- [Passage for review]
>>>>

Seeing Boz Scaggs last night put me in a nostalgic mood.
Reading Henry Rollins’s LA Weekly story about Record Store Day this morning also made me nostalgic.
The article got me thinking about how I used to listen to music on records, and while the music was playing I would study the album cover, read the liner notes, and try to memorize the lyrics. I haven’t done anything remotely like that in probably 30 years.
I had a small collection of albums; including ones by Billy Joel, Klaatu, Hall and Oates, Pure Prairie League, The Eagles, Fleetwood Mac, Electric Light Orchestra, Boston, Peter Frampton, Al Stewart, John Denver, Tim Moore, Elvis, Bruce Springsteen, and a few others.
But before I get too mushy over those good old days, Rollins is quick to point out the issues associated with owning albums.
One of the best parts of playing records is they are a fantastic pain in the ass. They are heavy and easy to ruin. They make moving worse than getting audited, and rarely do you meet someone to live with who doesn’t see these crates as anything but junk, mere male juvenilia that takes up too much space — right up there with comic books. Records force your devotion because there is nothing easy about having them.

<<<<

- [Dataset extract]
>>>>

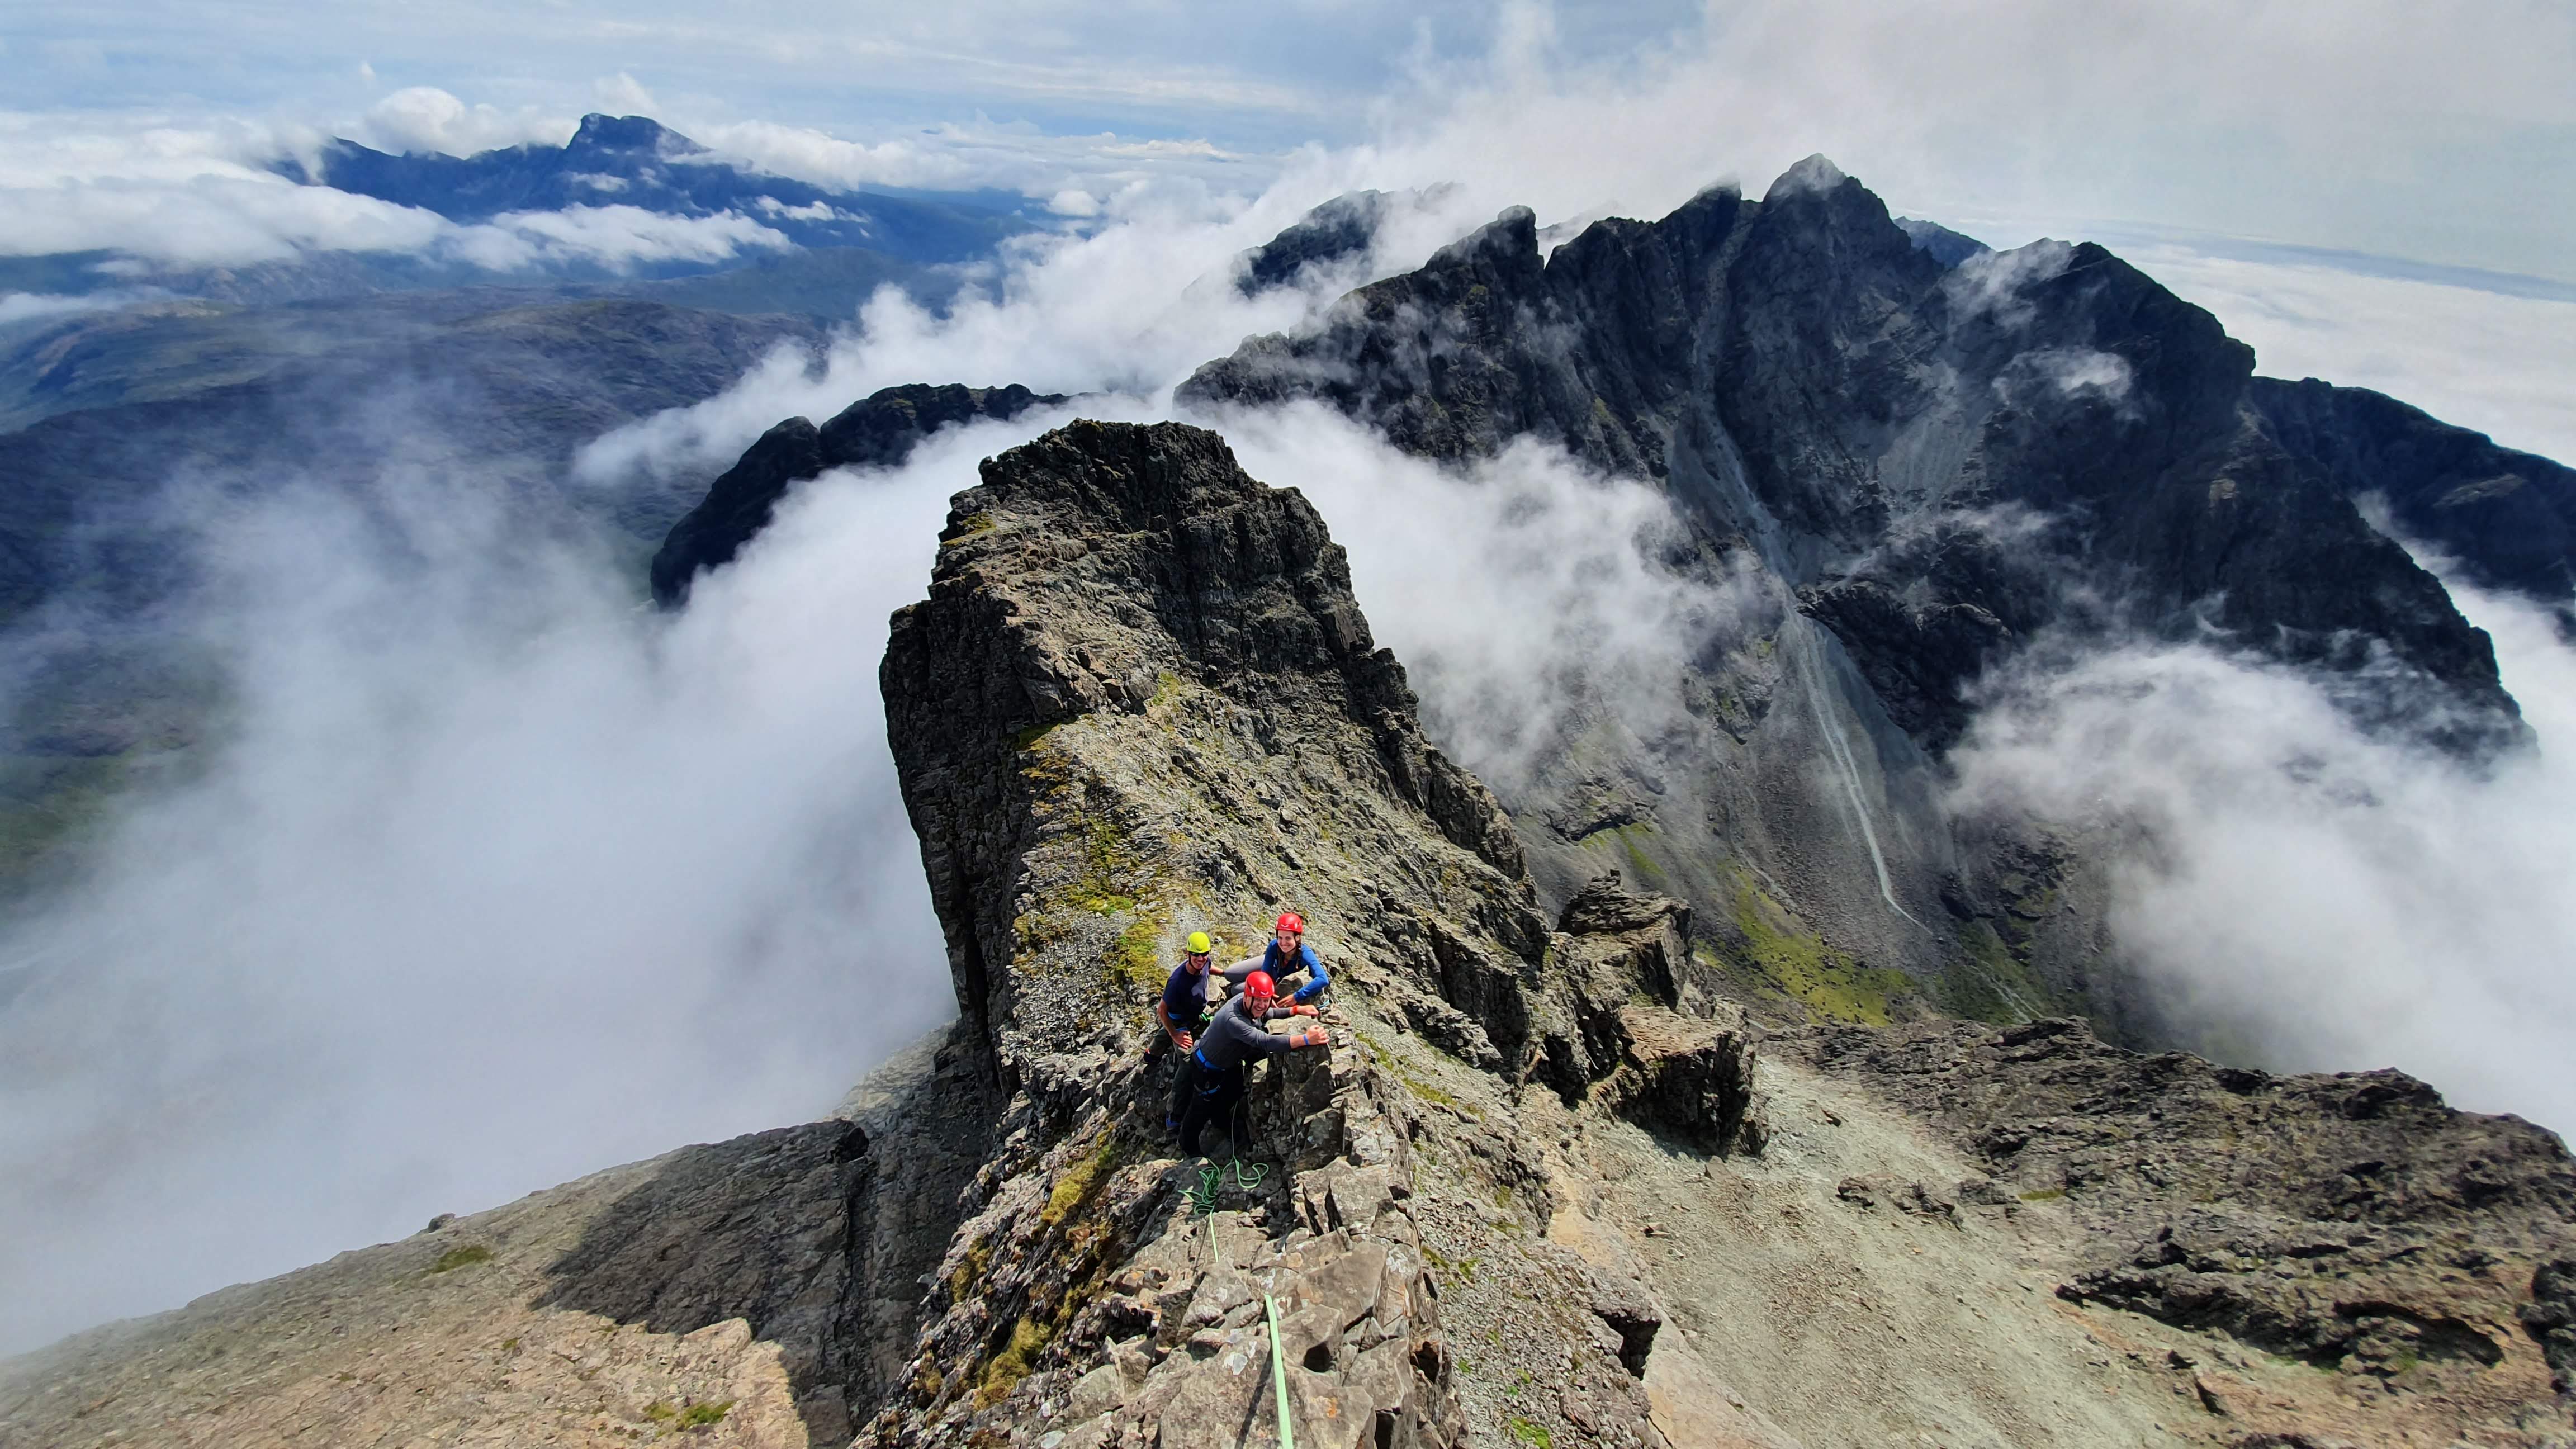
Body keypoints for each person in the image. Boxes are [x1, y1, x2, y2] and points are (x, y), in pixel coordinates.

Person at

<<<<

- [Assigned task 1] Can you write out the passage about vinyl albums again, starting at the words that have "The article got" and stopping after "a few others.", with "sleeve notes" substituted for "liner notes"?
- [Assigned task 2] Can you carry the passage about vinyl albums on from its last sentence?
Those lines are their own material, apart from the passage about vinyl albums.

- [Exercise answer 1]
The article got me thinking about how I used to listen to music on records, and while the music was playing I would study the album cover, read the sleeve notes, and try to memorize the lyrics. I haven’t done anything remotely like that in probably 30 years.
I had a small collection of albums; including ones by Billy Joel, Klaatu, Hall and Oates, Pure Prairie League, The Eagles, Fleetwood Mac, Electric Light Orchestra, Boston, Peter Frampton, Al Stewart, John Denver, Tim Moore, Elvis, Bruce Springsteen, and a few others.

- [Exercise answer 2]
I kept my albums for a while after college, but I guess after a couple of moves, they just somehow faded away. I obviously was not as dedicated as someone like Rollins.
It seems as if records have been making a comeback, and I think I’d like to see what it’s like to listen to an album on a record player. Some people say it’s a better experience; I don’t think I have that critical an ear to pick up the difference between listening to a song on a CD, MP3, or a record album, but I’m willing to give it a shot, and tomorrow seems like the perfect day to start such an endeavor.
So I plan to go to a local record store tomorrow, pick up a couple of my favorite albums from the 70s, and then go home and for now at least, just read the liner notes and the lyrics.
You see, I don’t have a record player either. That’s going to require some due diligence to see which one seems to be highly rated on Amazon, seems to be selling well, and has a reasonable price.
Hopefully that won’t take too long, and some day soon I’ll put an album on the record player, sit back, and recall my glory days of living on the first floor of Shawnee Hall at East Stroudsburg State College.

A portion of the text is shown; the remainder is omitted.